***** Document excerpt *****

Of 6 hides belonging to
the largest manor at Dullingham in 1086 half were
in demesne, but there were only 3 demesne ploughteams, so that the 17 villani possessing 9 teams who,
with 10 bordars, occupied the rest, probably did
most of the demesne ploughing. The Scalers and
Richmond fees each included 2 teams, but the one
had 7 villani, the other, probably lying further east,
only 2, besides 9 bordars with 1 a. each. (fn. 203)
In 1279 the parish was said to include 1,400 a. of
arable, 445 a. of grassland including 300 a. of
common heath, and 125 a. of manorial woodland.
The demesne of the main manor, recently divided
equally between two lords, comprised 340 a. of
arable, 20 a. of several grass, and 120 a. of common
pasture shared with six other landholders. Besides
198 a. divided among 16 free tenants, there were
c. 330 a. of customary land, of which four villeins
held 20 a. each, two c. 15 a., nineteen 10 a., and six
5 a., while four cottars held 1 a. each. The villeins'
works were valued at 5s. for each 5 a. held. John de
Scalers had 180 a. of arable in demesne, while 8 free
tenements held of him totalled 90 a., and Henry
Madfrey owned 95 a. Neither had any villein
tenants. Of the land held freely by 21 people,
excluding 152 a. belonging to religious houses, 254 a.
belonged to six men with 20 a. or more, one holding
82 a. under six different lords, and another tenant
61 a. as ¼ knight's fee. (fn. 204) The Beauchamp and Poyntz
manors each normally received c. 30s. from their
free tenants, (fn. 205) of whom they had together c. 40 in
1347, when Beauchamps had probably 16 and
Poyntz 17 customary tenants. (fn. 206) In 1307 the 12 villeins on Poyntz manor owed week-work every
Monday, Wednesday, and Friday for 48 weeks of
the year, amounting to 1,728 works. (fn. 207) In 1283 the
16 villeins on Beauchamps manor had been similarly burdened, owing 1,425 works over 40 weeks
and 200 more, perhaps excluding boon-works,
during harvest, besides ploughing altogether 72 a.
a year. (fn. 208) By 1304 their obligations had been reduced
by two-thirds to 480 works a year, (fn. 209) probably rendered only on Mondays, as in 1321 when, perhaps
through the recent famine, there were only 7 villeins
left, holding 10 a. each. (fn. 210) By 1343 the works due
had been reduced again to 240 a year, and 96 in
harvest, (fn. 211) and by 1361 had been entirely commuted,
the money-rents having consequently risen to
10 marks a year. (fn. 212) The arable of Beauchamps had,
like that of Poyntz, totalled 240 a. c. 1305, (fn. 213) but
had fallen to 120 a. in 1321 and 1343, (fn. 214) increasing
again to 400 a. by 1421 when that of Poyntz was only
100 a., and that of Scalers 60 a. (fn. 215) The Scalers
demesne was usually farmed out by the mid 14th
century for terms of 5 to 7 years, the lessor providing
2 oxen and 2 stots, many tools, and some seed. (fn. 216)

*****

*Tasks to complete:*
• a. In the Dullingham manorial history, to how many works a year had the Beauchamps villeins' obligations been reduced by 1304?
• b. Please carry the Dullingham manorial history forward from its last sentence.

***** Provided data *****

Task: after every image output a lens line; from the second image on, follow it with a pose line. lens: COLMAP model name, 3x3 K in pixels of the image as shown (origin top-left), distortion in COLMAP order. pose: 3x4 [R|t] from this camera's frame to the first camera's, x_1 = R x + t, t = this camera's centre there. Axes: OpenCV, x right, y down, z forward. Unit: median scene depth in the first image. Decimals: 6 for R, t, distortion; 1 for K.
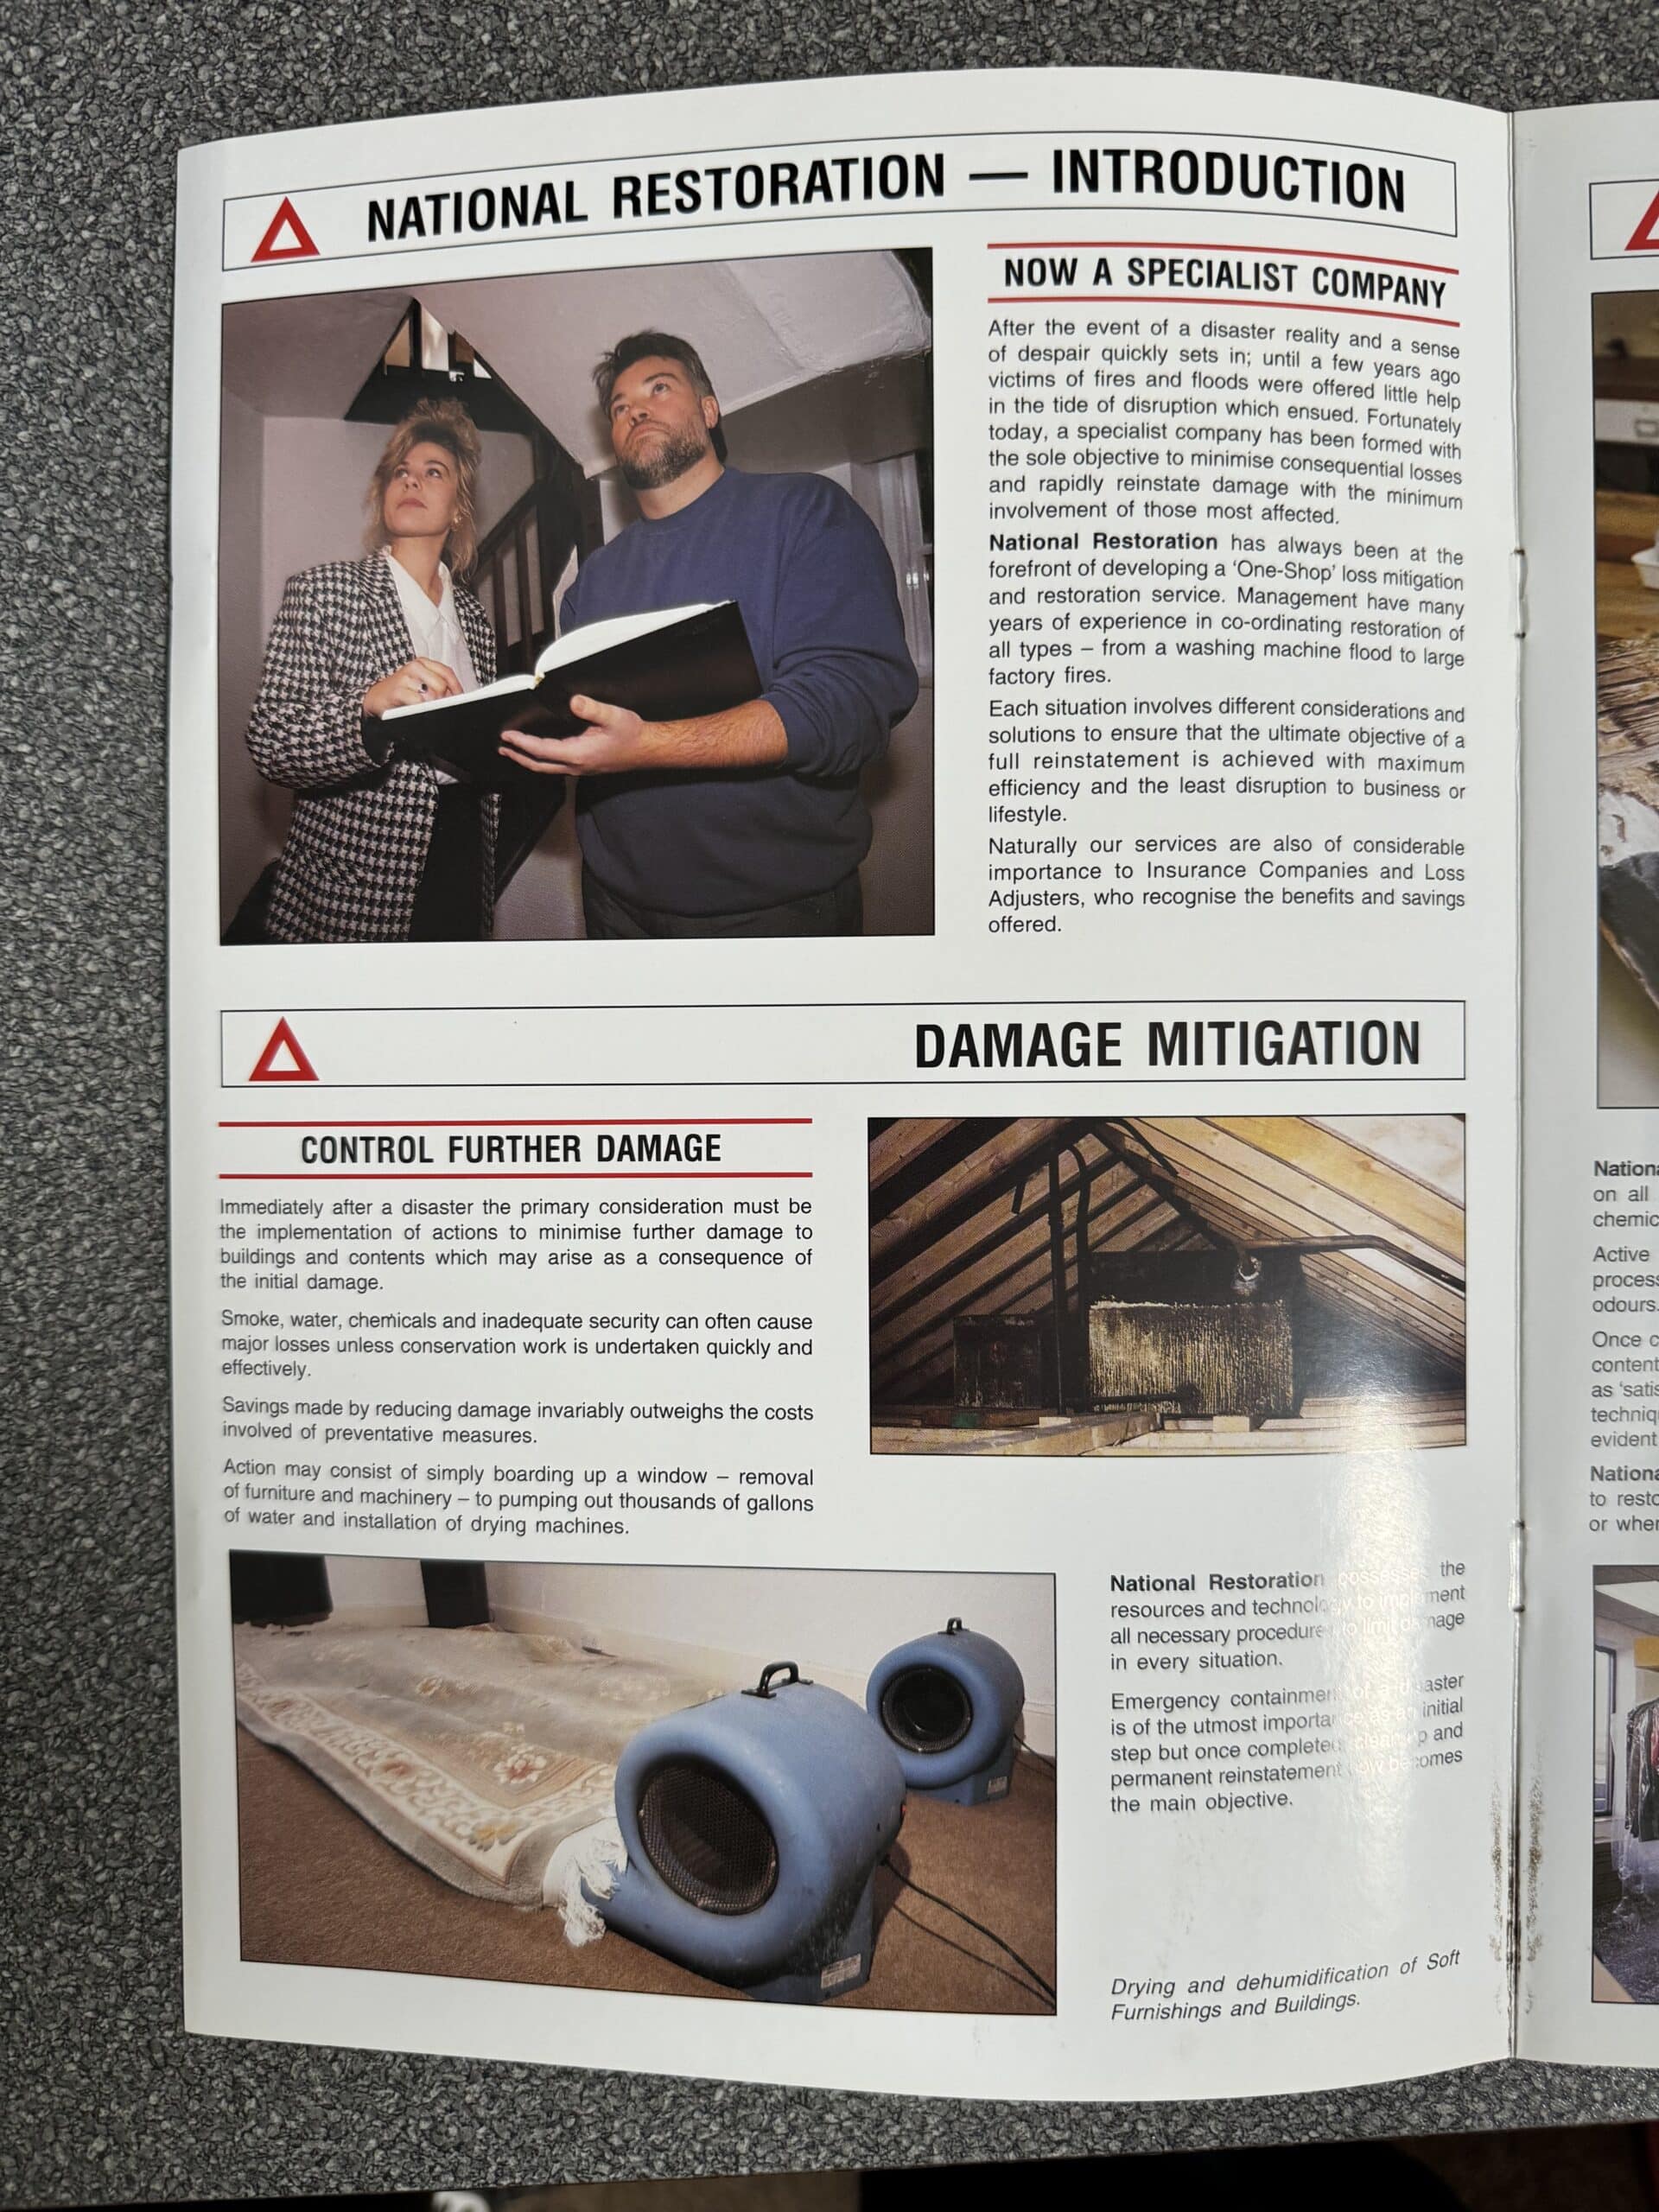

*****

*Results in order:*
• a. 480 works a year.

• b.
Much copyhold survived until the 19th century. In
1655 all but £2 10s. of the manorial quit-rents were
from copyhold, (fn. 217) and after inclosure 437 a. of the
1,000 a. not belonging immediately to the demesnes
were copyhold. (fn. 218)
The ancient inclosures in the south-eastern third
of the parish, covering 505 a. c. 1800 apart from the
surviving woodland, belonged almost entirely to the
demesnes. (fn. 219) The area also contained, however,
c. 80 a. of scattered open fields, including Radfield
(44 a.) adjoining Radfield in Burrough Green, and
c. 25 a. of common pastures, including Widgham
green, (fn. 220) Dullingham Ley, and the Lammas meadow.
At the western end of those closes lay the moor
covering 48 a., held in 1800 by the lord in severalty.
The main open-field arable began with Hall field
south-east of the village and Mill field further south.
To the west, south of the Cambridge way, lay
Rannewe field, so named by 1552 from an ancient
Dullingham family, Stonehouse field, Stony hill,
and Middle field by the heath. The fields south of
the Cambridge way covered at inclosure c. 657 a.,
those north of it c. 988 a. The latter comprised, from
west to east, Cropley, formerly perhaps Coplow,
field, West field, Limepit field, probably connected
with a lime-pit mentioned in 1713, the large Great
Crouch field north of the village, and Stetchworth
Mill field. The last, also called in 1783 Interbait
field, (fn. 221) was until inclosure intercommonable with
Stetchworth. (fn. 222) North-west of the open fields lay the
heath; a Newton field adjoining it was mentioned
in 1312. (fn. 223) In 1586 the tenants of the manor complained that Sir Robert Wingfield's lessee had
wrongfully excluded them from common of pasture
upon certain land, perhaps there. (fn. 224) By 1798 most
of the 460 a. of heath was held in severalty by the
lord, although Clare College retained 62½ a. of
heath for itself. (fn. 225)
The arable was probably subject to a triennial
rotation by 1309 when common was claimed over
certain grassland throughout every third year, and
yearly from Lammas to Candlemas. (fn. 226) Regular
fallows, subject to commoning, were in force on the
demesne in 1343, (fn. 227) and the lessee of Scalers manor
was required to fallow and sow according to the
'season' in 1348. (fn. 228) The main crops were wheat and
barley, one man bequeathing 20 a. of each in 1528, (fn. 229)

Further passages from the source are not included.